What sterilization was permitted under the IMF program? Some intra-marginal spot market intervention was allowed, but never acted upon. Most important, once the upper band of ARS51.5 was reached, BCRA might “be prepared to sell up to US$250 million (an increase from the previously announced US$150 daily limit) and may undertake additional interventions to counteract episodes of excessive volatility.”

If last Monday does not meet the definition of excessive volatility, then nothing does.

Thus, despite extraordinary market volatility, BCRA remained largely passive—utilizing less than 50% of the permitted intervention margin under the program. Why? Let’s imagine BCRA were to choose to defend the upper band supposed under the program and sterilize all the LELIQs that failed to rollover. At the upper bound of ARS51.5, this would imply running down about USD3.1bn of gross international reserves to defend the currency. What does BCRA’s external position look like? Figure 1 provides the answer, plotting Gross International Reserves (GIR) since end-March 2018. GIR was USD61.5bn before pressures began in April 2018. Today’s GIR is barely changed at about USD65bn. On the face it, BCRA has a war chest to defend ARS. However, this overlooks the massive official support that has been provided over this period. Figure 1 also shows cumulative IMF (USD44bn) and China swap line (USD8.5bn) support over this period as well as GIR net of this support. This net reserve measure reached USD12.5bn as of Tuesday. In addition, there is a legacy swap line from China believed to be around USD12bn, meaning that the true net reserves figure is roughly zero. (Note, BCRA external loans were reported at USD21.8bn as of end-2019Q1, which is mostly these PBOC swap lines.)

Screen Shot 2019-08-17 at 14.13.19

 

This helps frame BCRA reluctance to make use of gross reserves to defend the currency—even if USD3bn seems small in relation to their reported gross reserves, the true external position is much weaker than this. And USD3 billion would have driven the net reserves position so measured negative.

As a caveat, the true consolidated government external position should allow for Federal debt as well as external assets. External assets are minimal, while non-IMF external debt was about USD130bn as of end-2019Q1.So the consolidated State net external position is likely around minus USD130bn.

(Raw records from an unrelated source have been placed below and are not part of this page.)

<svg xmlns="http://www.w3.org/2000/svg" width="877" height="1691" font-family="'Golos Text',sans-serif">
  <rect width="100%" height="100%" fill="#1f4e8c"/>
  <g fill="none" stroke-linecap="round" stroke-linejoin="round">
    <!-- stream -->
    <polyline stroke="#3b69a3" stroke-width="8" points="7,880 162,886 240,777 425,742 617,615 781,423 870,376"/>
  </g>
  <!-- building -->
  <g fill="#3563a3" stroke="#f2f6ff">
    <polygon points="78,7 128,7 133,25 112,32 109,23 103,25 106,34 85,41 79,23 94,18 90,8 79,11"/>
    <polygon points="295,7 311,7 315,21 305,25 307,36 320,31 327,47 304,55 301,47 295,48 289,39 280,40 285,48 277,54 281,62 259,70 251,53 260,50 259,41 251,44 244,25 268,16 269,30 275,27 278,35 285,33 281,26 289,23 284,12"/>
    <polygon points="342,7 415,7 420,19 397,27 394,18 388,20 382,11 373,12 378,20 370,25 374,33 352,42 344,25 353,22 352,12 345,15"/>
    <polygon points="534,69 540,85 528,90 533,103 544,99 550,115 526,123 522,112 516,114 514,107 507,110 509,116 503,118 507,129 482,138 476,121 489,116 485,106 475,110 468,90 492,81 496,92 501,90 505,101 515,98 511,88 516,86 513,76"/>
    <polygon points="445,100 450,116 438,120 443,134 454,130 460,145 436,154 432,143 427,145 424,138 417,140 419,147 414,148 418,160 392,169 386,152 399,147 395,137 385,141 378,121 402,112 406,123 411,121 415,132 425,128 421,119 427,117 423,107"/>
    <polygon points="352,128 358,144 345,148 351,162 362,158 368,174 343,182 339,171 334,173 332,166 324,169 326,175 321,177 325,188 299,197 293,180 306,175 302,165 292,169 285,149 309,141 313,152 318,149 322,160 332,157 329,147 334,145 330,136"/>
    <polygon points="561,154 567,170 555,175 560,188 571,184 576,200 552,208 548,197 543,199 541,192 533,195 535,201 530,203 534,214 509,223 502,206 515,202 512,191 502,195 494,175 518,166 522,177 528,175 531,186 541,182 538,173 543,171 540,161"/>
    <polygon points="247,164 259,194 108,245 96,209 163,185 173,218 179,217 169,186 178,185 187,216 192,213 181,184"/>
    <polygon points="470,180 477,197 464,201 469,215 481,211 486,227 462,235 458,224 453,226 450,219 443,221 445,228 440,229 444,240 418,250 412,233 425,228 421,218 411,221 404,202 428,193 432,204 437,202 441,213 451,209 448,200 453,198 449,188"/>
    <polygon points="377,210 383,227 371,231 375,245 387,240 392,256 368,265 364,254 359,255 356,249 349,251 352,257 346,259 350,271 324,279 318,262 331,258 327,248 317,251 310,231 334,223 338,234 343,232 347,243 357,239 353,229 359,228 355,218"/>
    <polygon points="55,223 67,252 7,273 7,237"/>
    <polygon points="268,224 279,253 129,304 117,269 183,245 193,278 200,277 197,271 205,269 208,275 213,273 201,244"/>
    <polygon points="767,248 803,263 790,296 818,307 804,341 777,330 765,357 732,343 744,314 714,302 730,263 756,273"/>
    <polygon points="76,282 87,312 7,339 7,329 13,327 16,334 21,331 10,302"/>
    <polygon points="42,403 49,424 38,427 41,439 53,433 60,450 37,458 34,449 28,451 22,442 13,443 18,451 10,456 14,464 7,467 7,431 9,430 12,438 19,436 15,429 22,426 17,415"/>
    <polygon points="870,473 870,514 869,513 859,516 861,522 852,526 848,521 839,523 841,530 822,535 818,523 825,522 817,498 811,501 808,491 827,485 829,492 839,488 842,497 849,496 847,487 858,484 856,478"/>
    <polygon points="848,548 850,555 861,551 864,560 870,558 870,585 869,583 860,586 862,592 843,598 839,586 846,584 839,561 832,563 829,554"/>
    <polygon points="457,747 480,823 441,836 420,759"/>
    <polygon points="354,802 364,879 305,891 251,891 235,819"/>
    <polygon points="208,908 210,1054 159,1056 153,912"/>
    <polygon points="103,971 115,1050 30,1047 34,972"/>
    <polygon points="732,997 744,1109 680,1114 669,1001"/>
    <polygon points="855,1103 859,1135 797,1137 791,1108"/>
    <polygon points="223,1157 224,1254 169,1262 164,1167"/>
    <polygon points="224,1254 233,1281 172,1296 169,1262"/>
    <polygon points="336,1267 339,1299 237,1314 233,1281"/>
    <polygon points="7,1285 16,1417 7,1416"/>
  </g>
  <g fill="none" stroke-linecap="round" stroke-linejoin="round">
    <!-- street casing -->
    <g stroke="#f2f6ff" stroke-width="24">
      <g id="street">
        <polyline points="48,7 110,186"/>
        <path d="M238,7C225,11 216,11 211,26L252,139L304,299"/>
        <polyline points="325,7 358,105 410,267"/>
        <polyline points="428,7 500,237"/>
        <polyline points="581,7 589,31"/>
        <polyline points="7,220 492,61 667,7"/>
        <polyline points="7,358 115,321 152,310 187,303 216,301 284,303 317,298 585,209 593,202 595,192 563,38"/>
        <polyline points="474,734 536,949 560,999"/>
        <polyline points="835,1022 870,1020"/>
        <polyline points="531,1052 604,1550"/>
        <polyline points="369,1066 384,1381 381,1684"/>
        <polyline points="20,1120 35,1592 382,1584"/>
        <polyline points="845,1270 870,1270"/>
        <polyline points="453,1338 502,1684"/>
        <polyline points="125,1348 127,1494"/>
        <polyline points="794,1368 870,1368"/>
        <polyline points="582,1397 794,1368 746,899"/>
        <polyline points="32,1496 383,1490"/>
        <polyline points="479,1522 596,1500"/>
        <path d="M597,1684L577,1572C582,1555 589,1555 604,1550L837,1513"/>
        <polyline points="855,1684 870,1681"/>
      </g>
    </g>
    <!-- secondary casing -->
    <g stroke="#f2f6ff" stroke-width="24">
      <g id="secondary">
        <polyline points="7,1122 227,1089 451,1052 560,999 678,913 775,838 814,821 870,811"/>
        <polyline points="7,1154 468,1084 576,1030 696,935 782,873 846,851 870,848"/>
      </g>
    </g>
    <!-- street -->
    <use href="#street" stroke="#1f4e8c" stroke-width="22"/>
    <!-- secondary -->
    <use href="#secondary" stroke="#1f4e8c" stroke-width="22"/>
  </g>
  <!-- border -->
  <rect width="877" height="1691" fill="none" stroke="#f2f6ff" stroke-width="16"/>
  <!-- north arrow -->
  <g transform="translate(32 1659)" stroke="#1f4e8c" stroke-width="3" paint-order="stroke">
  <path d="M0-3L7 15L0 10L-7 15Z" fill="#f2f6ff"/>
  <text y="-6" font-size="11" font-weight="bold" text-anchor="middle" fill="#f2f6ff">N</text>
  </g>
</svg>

Finally, we should note that BCRA also intervened on Tuesday last week in the amount of USD150mn—so more than during Monday’s meltdown, and USD255mn in two days. Meanwhile, LELIQ rollovers were resumed at reasonable levels, but at an interest rate of about 75% annualized.

END.

2 thoughts on “Argentina’s monetary meltdown: What policy reaction function?”

  1. So then are we doomed for an Argie default? Also are you adding private sector external debt when you arrive at -130Bln? Do you think the Govt. would consolidate private sector debt onto it’s balance sheet?
    Great posts by the way

    Liked by 1 person

    1. Default or restructuring of some kind was guaranteed, in my view. Politics has just brought the timetable forward.

      No private sector debt in there. In fact, the private sector in Argentina have a healthy positive net external position. The secret will be to restore consolidated government stability in order to achieve positive private returns, and then repatriation of funds will allow BCRA to build reserves once more. But regaining private sector confidence will be tricky.